Hace aún pocos días celebrábamos la Epifanía, la manifestación del Señor a los gentiles, representados en aquellos hombres sabios que llegaron a Jerusalén preguntando por el nacido rey de los judíos. Ya había tenido lugar una primera revelación a los pastores, que, en la misma noche de la Navidad, se dirigen al lugar donde ha nacido el Niño, a quien le llevan sus presentes. También la fiesta de hoy es una epifanía, una manifestación de la divinidad de Cristo señalada por la voz de Dios Padre, venida del Cielo, y por la presencia del Espíritu Santo en forma de paloma, que significa la Paz y el Amor. Los Padres de la Iglesia suelen señalar una tercera manifestación de la divinidad de Jesús. Ésta tendrá lugar en Caná de Galilea, donde, a través de su primer milagro, Jesús manifestó su gloria, y sus discípulos creyeron en Él (2).

DATOS PROPORCIONADOS:

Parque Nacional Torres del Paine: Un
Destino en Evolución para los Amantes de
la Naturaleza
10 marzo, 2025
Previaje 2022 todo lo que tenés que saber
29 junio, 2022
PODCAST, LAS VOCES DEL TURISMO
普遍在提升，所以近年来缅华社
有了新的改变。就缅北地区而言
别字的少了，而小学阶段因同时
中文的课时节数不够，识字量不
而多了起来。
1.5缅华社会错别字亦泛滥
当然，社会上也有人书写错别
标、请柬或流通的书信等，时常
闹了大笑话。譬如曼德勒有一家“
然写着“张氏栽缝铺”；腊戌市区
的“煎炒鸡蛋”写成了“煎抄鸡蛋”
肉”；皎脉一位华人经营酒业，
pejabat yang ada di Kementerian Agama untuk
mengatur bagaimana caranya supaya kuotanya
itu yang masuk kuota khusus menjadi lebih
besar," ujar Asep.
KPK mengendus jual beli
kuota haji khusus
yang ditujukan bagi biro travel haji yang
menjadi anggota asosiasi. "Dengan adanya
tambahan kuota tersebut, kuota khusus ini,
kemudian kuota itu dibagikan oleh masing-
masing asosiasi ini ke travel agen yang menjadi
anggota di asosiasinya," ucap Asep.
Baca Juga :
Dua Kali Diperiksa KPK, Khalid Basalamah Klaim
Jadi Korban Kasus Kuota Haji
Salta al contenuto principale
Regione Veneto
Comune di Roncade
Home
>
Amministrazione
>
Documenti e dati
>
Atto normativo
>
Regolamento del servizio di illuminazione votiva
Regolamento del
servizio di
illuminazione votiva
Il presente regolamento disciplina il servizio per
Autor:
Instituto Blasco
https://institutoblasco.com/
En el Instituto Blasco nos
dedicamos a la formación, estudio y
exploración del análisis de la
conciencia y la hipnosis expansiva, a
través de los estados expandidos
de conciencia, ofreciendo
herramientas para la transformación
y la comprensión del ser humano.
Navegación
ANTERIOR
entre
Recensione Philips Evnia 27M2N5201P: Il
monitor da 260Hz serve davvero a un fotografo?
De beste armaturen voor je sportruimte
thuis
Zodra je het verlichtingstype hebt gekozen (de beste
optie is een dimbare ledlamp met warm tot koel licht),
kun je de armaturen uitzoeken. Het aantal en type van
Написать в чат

QUÉ GENERAR:
Escribe sin cambio alguno el pasaje del fragmento citado que va desde "Hace aún pocos" hasta "creyeron en Él (2).". Las líneas no guardan relación con el fragmento citado.

RESPUESTA DEL EJERCICIO:
Hace aún pocos días celebrábamos la Epifanía, la manifestación del Señor a los gentiles, representados en aquellos hombres sabios que llegaron a Jerusalén preguntando por el nacido rey de los judíos. Ya había tenido lugar una primera revelación a los pastores, que, en la misma noche de la Navidad, se dirigen al lugar donde ha nacido el Niño, a quien le llevan sus presentes. También la fiesta de hoy es una epifanía, una manifestación de la divinidad de Cristo señalada por la voz de Dios Padre, venida del Cielo, y por la presencia del Espíritu Santo en forma de paloma, que significa la Paz y el Amor. Los Padres de la Iglesia suelen señalar una tercera manifestación de la divinidad de Jesús. Ésta tendrá lugar en Caná de Galilea, donde, a través de su primer milagro, Jesús manifestó su gloria, y sus discípulos creyeron en Él (2).